I began to lick frantically. My head was in the gap between their first and second toes, so I traced my lips along the edge between them, giving it a little tender nibble as I went. Ly’s other toes squirmed and I knew I had done right. Just like everything else about them, Ly’s toes were intoxicating. The sweat was still there like it was fresh out of the socks - they hadn’t touched the underside of either foot to the bed, only to each other, and now to me. The toes curled around me and lifted me off the sheet, turned me so I was vertical, and came together once again, uncurling their toes once I’d be snug against those of their other foot.
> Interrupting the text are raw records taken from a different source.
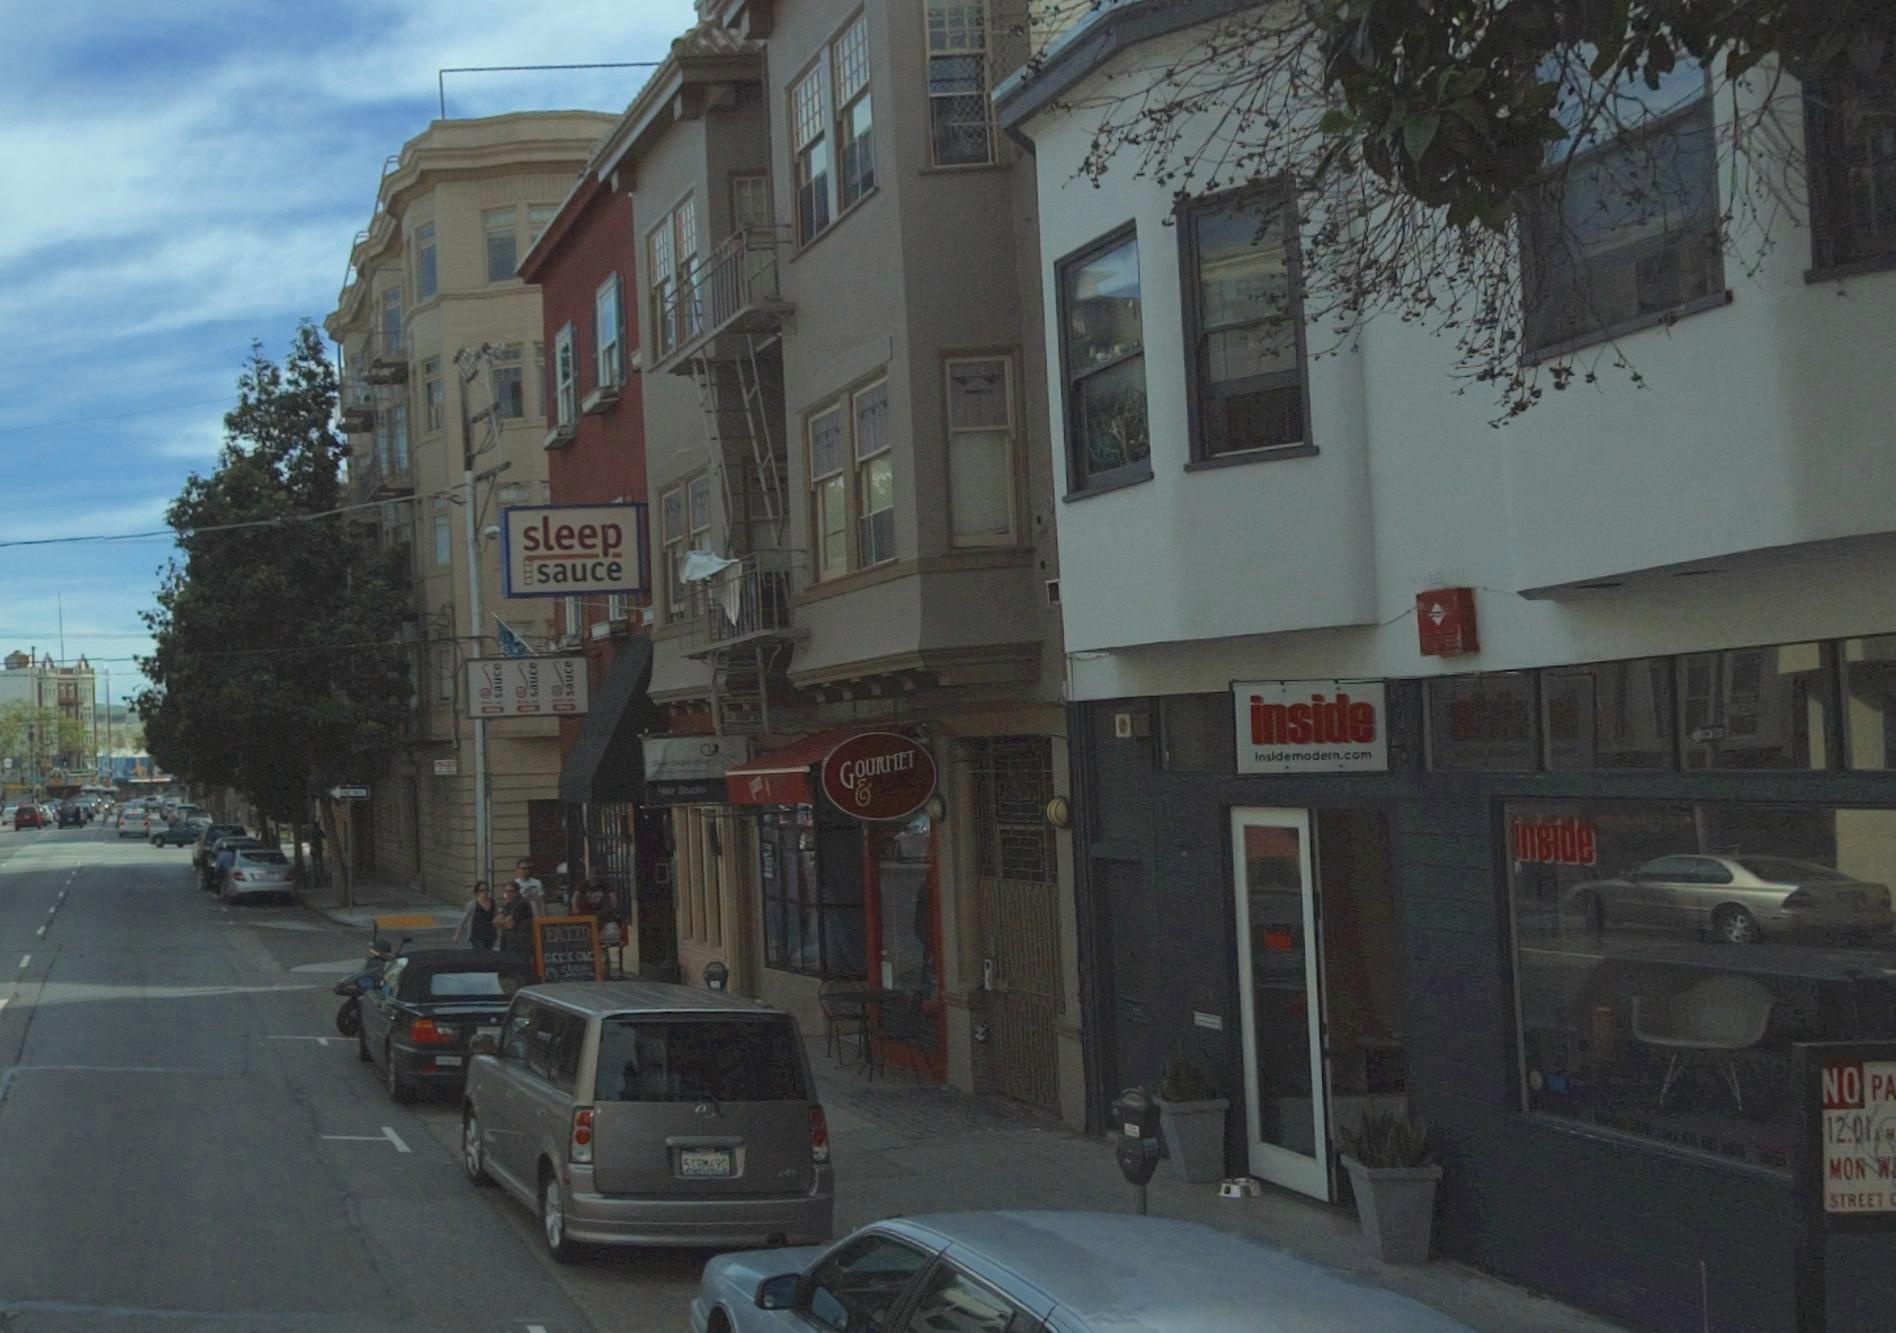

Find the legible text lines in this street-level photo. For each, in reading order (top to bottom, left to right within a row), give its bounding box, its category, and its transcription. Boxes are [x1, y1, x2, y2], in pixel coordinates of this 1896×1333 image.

[520, 510, 626, 562] BusinessName: sleep
[533, 558, 627, 588] BusinessName: sauce
[491, 661, 506, 700] BusinessName: sauce
[526, 660, 541, 699] BusinessName: sauce
[562, 659, 577, 698] BusinessName: sauce
[1248, 691, 1375, 746] BusinessName: inside
[835, 746, 918, 794] BusinessName: GOURMET
[1252, 748, 1375, 765] None: Insidemodern.com
[675, 783, 687, 798] BusinessName: S
[1509, 812, 1600, 870] BusinessName: inside
[542, 924, 579, 946] None: PAT
[1820, 1063, 1886, 1107] None: NO P
[1823, 1113, 1850, 1148] None: 12
[713, 1154, 731, 1174] None: 90
[1825, 1154, 1856, 1183] None: MO
[1826, 1189, 1888, 1212] None: STREET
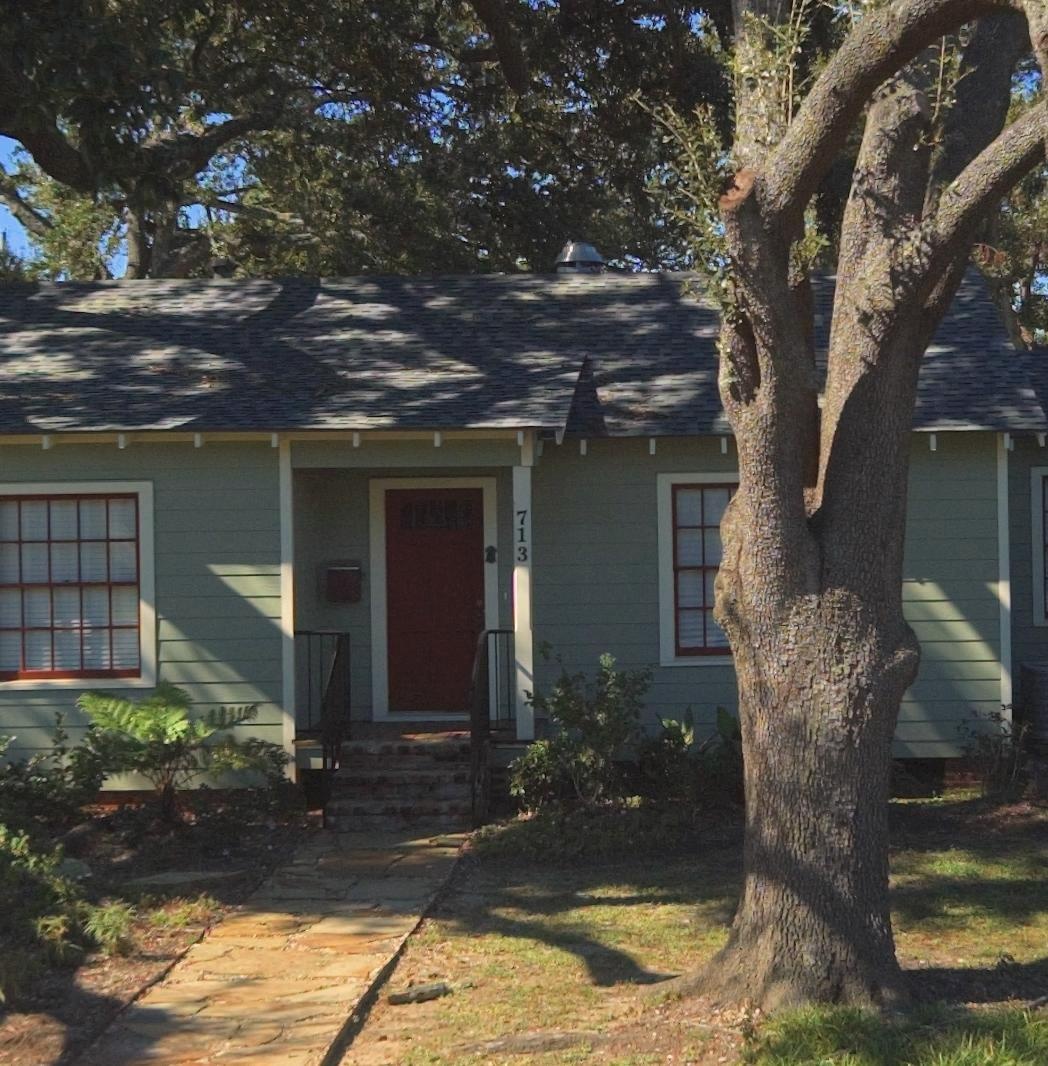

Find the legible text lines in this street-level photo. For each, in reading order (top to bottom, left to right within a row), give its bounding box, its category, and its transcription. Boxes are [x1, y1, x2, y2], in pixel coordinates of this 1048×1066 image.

I took the opportunity to give the same treatment to the other foot, a slurpy playful nibble along the edge between the first two toes, then I pulled myself up a bit to reach further and dove in with my tongue, sliding it along the soft tender skin between their toes that was past that edge I’d traced. Forward with my tongue, then, impishly but gently, backward with my incisors dragging against Ly’s skin. I heard them moan and everything shook just a little. “Oh my, just like that, little one,” I heard them coo breathily, and they shuddered with delight. I worked my way down, giving that tender treatment between each pair of toes, a nibbling sucking kiss along the edge of the sole where the toes meet, then between the toes a diving lick and a drag back of my sharp little teeth. Ly had to separate their feet a little for me to get further down, but by the end their feet were completely apart and Ly was a twitching panting mess, their hand reaching down alongside a bulge in their pants, fingers pressing deep, toes curling and uncurling, jaw and lips moving in a sensual way that implied untold delights of the tongue for tiny K.
“Stars in all directions, glimmers and sparkles, fizzles and bubbles,” Ly murmured whimperingly. Then in a more direct tone they added, “Fucking hell Cam, you’ve got me slick all up and down. I’m hanging at the edge.” Then they blocked me from the sight of them, putting their right foot down over me gently, pinning me face-up under the ball. They squirmed on their own, but nonetheless I wiggled and licked to give them more. I wanted to be theirs; if I wasn’t done with my studies then fuck my studies, I’d just be their little love pet. But they didn’t want that, not for me and not from me. So instead, as I buried myself in frantic delight under their toes, I gave them everything I had.
It was only as my own struggles gave fruition and slipperiness came to pervade between myself and Ly’s toes that Ly’s own moans took a shrill timbre and their toes curled and uncurled around me, a rhythm to this that was surely resonating through their body. My own spasming became entrained, and between Ly’s precision, their sexual prowess, and their visible rhythmic tongue motions, I didn’t doubt that our unison of ecstasy was a trio, with K letting slip all his flavors.
More than ever, I wanted Ly all for mine. But for now, I held them as close as I could. I’d have to wait, but there would be time.